> TASK DETAILS
Please copy out every line in the records below that includes the word "displays".
++++++
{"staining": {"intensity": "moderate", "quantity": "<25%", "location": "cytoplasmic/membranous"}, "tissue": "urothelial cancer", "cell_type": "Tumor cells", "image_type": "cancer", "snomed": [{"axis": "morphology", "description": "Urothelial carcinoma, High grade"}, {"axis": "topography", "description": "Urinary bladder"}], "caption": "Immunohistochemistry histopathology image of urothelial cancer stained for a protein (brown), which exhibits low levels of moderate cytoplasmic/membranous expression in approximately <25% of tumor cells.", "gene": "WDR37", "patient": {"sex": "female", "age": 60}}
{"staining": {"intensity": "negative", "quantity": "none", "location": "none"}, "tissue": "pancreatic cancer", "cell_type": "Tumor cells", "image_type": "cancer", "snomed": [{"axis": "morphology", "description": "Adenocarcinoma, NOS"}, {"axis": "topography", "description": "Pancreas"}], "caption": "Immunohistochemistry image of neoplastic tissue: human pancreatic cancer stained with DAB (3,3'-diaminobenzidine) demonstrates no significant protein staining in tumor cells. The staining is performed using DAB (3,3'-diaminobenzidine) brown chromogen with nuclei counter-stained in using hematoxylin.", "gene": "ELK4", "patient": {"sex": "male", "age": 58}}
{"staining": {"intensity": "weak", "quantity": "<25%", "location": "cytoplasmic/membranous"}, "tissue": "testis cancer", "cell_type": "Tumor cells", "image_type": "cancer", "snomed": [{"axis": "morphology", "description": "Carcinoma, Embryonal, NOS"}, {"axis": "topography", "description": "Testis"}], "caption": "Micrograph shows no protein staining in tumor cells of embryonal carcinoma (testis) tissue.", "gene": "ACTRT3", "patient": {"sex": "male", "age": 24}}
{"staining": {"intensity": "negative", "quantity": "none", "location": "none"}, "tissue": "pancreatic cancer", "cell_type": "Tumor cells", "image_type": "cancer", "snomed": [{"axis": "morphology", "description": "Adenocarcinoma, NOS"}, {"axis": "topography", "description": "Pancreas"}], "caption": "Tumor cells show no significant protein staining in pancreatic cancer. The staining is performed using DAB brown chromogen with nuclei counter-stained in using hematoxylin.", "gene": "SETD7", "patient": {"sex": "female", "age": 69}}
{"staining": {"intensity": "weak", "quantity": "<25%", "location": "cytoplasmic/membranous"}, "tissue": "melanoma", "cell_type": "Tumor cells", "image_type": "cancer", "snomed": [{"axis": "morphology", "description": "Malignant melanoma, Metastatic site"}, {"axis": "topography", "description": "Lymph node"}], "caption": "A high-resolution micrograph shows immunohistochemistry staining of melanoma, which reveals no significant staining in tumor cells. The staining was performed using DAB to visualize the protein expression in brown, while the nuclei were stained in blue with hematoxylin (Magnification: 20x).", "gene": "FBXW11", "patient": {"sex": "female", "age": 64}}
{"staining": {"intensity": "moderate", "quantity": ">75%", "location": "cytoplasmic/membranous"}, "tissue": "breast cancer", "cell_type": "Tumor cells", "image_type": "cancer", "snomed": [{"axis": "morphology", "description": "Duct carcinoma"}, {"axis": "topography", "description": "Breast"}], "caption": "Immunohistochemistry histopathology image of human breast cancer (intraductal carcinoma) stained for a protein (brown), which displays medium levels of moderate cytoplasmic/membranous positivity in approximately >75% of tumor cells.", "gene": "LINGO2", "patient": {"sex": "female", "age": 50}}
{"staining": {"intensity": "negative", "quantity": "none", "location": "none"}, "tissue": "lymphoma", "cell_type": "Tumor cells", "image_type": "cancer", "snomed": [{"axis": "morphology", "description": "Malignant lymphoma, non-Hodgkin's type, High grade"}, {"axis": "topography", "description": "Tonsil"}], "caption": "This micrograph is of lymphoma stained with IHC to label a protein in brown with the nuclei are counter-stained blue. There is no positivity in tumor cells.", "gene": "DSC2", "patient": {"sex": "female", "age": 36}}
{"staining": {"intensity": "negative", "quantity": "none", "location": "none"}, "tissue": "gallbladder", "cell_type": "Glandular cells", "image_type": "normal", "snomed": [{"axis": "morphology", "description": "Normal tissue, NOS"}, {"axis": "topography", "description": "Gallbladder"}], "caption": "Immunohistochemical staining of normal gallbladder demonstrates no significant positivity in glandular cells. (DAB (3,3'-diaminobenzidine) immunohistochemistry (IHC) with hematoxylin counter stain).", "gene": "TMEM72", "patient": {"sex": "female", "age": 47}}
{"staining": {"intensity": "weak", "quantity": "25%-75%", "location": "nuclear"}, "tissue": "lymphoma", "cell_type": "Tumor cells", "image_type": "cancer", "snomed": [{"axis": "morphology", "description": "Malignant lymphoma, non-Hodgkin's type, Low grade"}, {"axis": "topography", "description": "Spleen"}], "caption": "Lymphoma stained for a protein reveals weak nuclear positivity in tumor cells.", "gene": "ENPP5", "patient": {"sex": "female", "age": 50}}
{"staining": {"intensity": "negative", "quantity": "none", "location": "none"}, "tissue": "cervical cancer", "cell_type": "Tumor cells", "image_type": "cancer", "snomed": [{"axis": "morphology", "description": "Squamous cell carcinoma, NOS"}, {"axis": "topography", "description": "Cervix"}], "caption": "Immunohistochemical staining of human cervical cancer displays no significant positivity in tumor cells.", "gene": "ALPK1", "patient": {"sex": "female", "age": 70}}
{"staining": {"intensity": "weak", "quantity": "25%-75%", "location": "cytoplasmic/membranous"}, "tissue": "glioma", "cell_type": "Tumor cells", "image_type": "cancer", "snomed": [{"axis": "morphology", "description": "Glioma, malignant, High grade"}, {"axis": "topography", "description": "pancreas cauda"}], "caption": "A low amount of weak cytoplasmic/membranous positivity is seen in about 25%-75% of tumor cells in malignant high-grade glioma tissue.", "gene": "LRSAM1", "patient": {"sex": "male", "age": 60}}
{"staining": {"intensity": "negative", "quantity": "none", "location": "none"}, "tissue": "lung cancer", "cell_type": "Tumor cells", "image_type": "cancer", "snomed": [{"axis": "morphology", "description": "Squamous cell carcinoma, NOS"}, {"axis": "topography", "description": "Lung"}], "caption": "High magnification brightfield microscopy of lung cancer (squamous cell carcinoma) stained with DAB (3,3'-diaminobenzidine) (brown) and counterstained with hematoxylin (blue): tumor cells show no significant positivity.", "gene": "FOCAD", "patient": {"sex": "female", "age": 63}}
++++++
> RESULT OF THE EXERCISE
{"staining": {"intensity": "moderate", "quantity": ">75%", "location": "cytoplasmic/membranous"}, "tissue": "breast cancer", "cell_type": "Tumor cells", "image_type": "cancer", "snomed": [{"axis": "morphology", "description": "Duct carcinoma"}, {"axis": "topography", "description": "Breast"}], "caption": "Immunohistochemistry histopathology image of human breast cancer (intraductal carcinoma) stained for a protein (brown), which displays medium levels of moderate cytoplasmic/membranous positivity in approximately >75% of tumor cells.", "gene": "LINGO2", "patient": {"sex": "female", "age": 50}}
{"staining": {"intensity": "negative", "quantity": "none", "location": "none"}, "tissue": "cervical cancer", "cell_type": "Tumor cells", "image_type": "cancer", "snomed": [{"axis": "morphology", "description": "Squamous cell carcinoma, NOS"}, {"axis": "topography", "description": "Cervix"}], "caption": "Immunohistochemical staining of human cervical cancer displays no significant positivity in tumor cells.", "gene": "ALPK1", "patient": {"sex": "female", "age": 70}}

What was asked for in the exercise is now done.